Denarium confirma ameaça feita por Jalser para acabar com força-tarefa que apura sequestro de jornalista

Roraima em Tempo revelou que Jalser é apontado como mandante dos crimes de sequestro e tortura

Denarium confirma ameaça feita por Jalser para acabar com força-tarefa que apura sequestro de jornalista
Denarium confirmou ter sido ameaçado em novembro do ano passado – Foto: Reprodução/Facebook/Jalser Renier

O governador Antonio Denarium (PP) confirmou em coletiva de imprensa que foi ameaçado pelo deputado Jalser Renier (SD) para acabar com força-tarefa que apura o sequestro do jornalista Romano dos Anjos.

O Roraima em Tempo revelou com exclusividade que Jalser Renier é apontado pela Polícia Civil como mandante dos crimes de sequestro e tortura contra o apresentador. Ele já negou envolvimento.

O documento revela que a motivação do crime foi “vingança ou represália” devido às críticas feitas pelo apresentador contra o parlamentar. 

Ameaça a Denarium

Nesta semana, o presidente da Assembleia Legislativa já havia adiantado a ameaça do parlamentar. Na tribuna, ele afirmou ter recebido Jalser no Palácio, já que era chefe da Casa Civil do governo.

A visita a Denarium ocorreu em novembro do ano passado, mesmo mês em que foi criada a força-tarefa para investigar o caso. Jalser nega a ameaça.

“Acompanhei de perto o uso da tribuna, onde houve acusações. Tivemos aquela situação exatamente da forma que foi relatada pelo presidente da Assembleia”, disse Denarium. Se chamado para depor, ele garantiu que vai.

O Roraima em Tempo também revelou que, além da ameaça de morte ao governador, as investigações indicam a interferência do delegado-geral da Polícia Civil, Herbert Amorim, e do adjunto, Eduardo Wayner.

De acordo com o inquérito, Herbert se encontrou com o secretário da Segurança Pública, coronel Edison Prola, e levou um “recado” de Jalser: “se essa investigação continuar, vai morrer gente”.

Em depoimento, Prola confirmou o encontro e a ameaça.
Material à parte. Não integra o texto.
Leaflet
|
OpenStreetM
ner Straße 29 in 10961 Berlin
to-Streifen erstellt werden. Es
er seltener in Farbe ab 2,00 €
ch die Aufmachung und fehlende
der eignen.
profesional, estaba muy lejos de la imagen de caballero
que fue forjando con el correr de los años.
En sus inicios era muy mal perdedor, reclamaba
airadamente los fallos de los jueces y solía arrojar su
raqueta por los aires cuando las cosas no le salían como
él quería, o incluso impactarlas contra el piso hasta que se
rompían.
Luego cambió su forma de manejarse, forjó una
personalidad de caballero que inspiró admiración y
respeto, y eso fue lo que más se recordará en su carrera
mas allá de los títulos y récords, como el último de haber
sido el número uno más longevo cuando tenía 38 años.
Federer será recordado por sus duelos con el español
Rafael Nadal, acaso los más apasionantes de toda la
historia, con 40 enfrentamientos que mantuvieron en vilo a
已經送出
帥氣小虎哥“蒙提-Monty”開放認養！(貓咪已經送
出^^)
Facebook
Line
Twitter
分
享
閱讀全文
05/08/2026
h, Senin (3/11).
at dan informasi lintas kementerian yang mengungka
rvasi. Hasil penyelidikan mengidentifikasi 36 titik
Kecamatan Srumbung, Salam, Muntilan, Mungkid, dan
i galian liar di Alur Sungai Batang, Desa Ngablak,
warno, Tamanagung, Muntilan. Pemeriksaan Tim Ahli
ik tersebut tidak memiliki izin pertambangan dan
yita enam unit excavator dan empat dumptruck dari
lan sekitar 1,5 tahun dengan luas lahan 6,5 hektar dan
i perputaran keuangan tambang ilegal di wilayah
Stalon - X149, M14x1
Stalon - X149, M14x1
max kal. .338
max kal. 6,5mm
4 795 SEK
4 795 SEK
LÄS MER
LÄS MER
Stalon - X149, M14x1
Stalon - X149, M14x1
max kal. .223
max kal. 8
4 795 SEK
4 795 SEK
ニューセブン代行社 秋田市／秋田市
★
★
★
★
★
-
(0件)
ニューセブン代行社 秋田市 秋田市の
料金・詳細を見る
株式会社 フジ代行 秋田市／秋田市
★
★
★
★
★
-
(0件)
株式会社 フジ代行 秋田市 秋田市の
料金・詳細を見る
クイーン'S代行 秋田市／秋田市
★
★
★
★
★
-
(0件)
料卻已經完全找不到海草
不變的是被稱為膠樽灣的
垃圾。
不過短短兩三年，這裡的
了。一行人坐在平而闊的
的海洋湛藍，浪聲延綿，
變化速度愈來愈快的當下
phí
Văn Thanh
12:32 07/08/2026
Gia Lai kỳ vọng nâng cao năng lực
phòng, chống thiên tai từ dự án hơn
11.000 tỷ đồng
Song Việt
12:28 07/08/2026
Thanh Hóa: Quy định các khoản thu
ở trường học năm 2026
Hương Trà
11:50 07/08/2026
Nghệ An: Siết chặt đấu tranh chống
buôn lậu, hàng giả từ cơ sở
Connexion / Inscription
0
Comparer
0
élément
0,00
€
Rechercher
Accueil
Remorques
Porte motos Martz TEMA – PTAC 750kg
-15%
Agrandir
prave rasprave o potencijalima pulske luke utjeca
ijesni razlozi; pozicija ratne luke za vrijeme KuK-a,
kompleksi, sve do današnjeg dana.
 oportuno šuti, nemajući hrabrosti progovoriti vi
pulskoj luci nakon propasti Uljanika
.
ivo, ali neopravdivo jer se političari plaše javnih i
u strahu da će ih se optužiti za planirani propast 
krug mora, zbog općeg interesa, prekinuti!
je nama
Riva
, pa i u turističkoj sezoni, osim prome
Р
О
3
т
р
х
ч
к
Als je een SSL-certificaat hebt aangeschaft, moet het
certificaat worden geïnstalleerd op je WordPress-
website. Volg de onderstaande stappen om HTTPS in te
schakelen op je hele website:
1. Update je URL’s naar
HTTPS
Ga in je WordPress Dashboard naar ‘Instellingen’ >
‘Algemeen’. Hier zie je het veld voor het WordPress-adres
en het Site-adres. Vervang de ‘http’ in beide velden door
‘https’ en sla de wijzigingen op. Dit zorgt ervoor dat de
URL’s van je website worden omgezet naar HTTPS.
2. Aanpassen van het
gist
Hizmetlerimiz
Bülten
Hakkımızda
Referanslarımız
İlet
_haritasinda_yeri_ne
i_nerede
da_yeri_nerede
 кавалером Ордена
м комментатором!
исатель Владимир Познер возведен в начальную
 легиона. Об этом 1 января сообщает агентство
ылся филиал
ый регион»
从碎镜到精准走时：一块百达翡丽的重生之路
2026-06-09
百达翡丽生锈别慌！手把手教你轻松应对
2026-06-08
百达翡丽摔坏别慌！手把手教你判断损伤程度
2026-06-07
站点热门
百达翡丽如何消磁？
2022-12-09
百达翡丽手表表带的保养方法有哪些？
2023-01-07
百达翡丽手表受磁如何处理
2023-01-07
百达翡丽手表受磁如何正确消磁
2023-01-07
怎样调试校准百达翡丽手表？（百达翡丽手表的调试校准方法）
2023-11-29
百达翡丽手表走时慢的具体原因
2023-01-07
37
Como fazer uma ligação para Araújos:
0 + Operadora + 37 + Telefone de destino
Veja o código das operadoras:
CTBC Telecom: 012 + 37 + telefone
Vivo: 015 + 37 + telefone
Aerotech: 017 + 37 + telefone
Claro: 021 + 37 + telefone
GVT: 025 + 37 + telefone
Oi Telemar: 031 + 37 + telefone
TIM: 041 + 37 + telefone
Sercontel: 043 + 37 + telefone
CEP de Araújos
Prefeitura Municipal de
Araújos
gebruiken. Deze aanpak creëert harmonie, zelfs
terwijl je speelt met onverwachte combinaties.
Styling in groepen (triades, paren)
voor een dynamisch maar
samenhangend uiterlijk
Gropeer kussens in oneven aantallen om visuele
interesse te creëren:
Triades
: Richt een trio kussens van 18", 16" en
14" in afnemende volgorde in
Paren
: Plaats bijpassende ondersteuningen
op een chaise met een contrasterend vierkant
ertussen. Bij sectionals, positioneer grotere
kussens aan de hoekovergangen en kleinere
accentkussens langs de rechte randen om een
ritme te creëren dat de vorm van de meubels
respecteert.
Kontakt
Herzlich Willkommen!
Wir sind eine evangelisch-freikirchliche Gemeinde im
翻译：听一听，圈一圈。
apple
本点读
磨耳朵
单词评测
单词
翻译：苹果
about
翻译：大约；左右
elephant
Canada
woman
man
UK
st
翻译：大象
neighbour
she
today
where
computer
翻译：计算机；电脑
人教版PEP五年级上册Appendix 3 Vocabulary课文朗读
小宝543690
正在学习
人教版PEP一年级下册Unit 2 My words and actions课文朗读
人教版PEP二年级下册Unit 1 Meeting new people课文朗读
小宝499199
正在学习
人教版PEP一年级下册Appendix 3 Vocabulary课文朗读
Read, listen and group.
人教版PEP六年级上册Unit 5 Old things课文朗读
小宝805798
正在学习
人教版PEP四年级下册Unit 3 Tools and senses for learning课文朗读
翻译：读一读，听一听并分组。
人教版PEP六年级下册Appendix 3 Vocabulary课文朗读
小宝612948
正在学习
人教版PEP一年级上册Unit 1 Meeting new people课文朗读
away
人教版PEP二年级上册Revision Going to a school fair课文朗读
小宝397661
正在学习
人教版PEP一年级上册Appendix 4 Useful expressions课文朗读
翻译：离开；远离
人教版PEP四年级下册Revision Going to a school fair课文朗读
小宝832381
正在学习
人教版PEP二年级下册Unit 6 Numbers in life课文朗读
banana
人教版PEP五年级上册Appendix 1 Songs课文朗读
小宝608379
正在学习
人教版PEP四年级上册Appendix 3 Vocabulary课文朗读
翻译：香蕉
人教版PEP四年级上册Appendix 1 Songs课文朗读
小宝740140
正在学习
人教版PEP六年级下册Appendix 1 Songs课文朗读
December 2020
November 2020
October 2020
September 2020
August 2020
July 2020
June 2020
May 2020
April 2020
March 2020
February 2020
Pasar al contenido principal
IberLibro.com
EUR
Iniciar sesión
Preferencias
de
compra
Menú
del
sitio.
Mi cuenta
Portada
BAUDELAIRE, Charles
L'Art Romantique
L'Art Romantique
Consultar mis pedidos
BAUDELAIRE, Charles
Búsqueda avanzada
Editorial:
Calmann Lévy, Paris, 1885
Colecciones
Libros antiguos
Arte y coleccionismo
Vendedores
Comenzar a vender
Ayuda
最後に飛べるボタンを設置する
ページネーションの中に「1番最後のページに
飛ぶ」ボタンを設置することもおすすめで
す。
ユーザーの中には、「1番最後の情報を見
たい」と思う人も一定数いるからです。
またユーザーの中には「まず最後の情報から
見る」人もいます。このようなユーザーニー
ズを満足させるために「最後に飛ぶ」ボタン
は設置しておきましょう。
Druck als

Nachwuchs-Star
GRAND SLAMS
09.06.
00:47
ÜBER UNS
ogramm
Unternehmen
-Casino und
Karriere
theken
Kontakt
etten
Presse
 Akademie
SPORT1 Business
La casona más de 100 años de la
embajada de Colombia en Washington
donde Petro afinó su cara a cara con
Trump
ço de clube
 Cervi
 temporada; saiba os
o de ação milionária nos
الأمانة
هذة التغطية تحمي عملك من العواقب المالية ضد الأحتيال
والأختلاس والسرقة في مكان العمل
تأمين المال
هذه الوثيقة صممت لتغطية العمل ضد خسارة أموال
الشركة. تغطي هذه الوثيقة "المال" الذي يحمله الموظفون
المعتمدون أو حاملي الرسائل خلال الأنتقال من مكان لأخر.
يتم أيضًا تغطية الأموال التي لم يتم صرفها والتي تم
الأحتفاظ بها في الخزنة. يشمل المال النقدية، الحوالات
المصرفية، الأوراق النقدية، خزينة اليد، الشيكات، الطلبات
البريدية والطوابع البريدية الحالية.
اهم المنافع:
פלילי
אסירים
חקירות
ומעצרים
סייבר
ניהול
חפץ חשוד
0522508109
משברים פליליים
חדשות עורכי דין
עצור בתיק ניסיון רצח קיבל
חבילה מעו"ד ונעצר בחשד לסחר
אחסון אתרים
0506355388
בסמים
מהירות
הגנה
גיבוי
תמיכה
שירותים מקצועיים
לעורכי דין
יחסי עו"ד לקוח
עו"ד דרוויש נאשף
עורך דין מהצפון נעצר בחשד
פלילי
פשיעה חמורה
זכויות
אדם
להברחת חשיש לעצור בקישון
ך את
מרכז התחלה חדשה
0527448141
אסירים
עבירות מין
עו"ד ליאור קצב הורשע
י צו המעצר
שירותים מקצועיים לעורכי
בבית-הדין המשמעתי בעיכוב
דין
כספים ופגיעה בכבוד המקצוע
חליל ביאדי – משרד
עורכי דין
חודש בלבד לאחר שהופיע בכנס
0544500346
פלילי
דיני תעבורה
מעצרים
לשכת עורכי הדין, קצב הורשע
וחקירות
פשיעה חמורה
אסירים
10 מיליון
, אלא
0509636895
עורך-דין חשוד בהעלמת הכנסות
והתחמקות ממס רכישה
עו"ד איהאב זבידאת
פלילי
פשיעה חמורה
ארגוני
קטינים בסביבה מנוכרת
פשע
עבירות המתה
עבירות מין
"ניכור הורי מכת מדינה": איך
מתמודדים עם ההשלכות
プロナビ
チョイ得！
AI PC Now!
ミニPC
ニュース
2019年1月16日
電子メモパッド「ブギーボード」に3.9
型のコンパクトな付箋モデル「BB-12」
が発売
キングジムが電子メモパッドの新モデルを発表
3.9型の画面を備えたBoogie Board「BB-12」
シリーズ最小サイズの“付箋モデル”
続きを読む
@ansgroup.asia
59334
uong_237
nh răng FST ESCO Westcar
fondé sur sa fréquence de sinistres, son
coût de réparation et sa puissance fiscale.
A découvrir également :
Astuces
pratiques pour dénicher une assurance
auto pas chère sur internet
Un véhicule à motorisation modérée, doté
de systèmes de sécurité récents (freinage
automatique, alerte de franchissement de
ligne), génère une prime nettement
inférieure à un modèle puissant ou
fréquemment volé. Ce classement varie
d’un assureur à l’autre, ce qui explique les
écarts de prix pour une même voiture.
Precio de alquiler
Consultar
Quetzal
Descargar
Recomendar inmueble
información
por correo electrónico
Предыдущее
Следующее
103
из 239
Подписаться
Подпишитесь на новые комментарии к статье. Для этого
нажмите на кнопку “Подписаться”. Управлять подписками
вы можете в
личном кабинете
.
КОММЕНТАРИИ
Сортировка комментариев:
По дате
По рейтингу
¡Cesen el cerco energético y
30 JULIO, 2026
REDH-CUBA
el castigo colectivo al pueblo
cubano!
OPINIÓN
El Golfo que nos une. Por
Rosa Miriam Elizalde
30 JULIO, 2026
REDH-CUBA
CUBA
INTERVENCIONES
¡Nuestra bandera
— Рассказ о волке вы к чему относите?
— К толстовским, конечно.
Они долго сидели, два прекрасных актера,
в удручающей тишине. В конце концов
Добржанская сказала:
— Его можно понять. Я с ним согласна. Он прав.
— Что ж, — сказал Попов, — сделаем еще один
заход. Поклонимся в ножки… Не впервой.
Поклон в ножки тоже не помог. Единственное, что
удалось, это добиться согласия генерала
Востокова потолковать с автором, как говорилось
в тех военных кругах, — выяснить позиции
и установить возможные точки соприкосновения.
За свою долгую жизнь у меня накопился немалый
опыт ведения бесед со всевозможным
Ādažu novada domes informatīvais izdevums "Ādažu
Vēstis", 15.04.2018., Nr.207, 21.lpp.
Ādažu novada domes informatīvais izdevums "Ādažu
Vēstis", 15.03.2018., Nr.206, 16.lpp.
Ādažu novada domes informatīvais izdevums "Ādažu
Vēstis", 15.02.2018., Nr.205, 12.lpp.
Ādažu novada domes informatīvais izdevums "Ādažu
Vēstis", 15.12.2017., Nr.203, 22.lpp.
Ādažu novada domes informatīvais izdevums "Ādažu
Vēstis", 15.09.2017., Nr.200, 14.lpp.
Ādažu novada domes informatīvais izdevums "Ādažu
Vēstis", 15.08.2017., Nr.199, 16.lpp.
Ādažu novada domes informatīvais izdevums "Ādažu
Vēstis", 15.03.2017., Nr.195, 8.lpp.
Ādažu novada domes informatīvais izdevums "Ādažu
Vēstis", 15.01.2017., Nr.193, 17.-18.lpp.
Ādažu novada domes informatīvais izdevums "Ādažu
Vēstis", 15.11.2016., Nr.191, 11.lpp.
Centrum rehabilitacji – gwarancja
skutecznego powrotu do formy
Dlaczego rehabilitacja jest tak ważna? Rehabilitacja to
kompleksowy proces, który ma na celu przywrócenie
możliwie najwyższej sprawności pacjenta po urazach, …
Por outro lado, o delegado-geral não negou as informações, e disse que estava surpreso.

Prola se recusou a agir para prejudicar o inquérito. Logo depois, conforme o inquérito, o delegado-geral editou portarias e mexeu na estrutura da força-tarefa, prejudicando, assim, as investigações.

Sequestro

O sequestro ocorreu no dia 26 de outubro de 2020, quando Romano e a esposa, Nattacha Vasconcelos, jantavam em casa.

Os criminosos invadiram a residência armados, amarraram, amordaçaram e ameaçaram de morte o casal.

Depois, levaram o apresentador para uma região afastada da cidade, onde o torturaram e o abandonaram. Romano foi encontrado no dia seguinte.

Desde então, uma investigação apura os crimes. Na semana passada, a Operação Pulitzer prendeu sete suspeitos de participação no crime. O processo corre em segredo de justiça.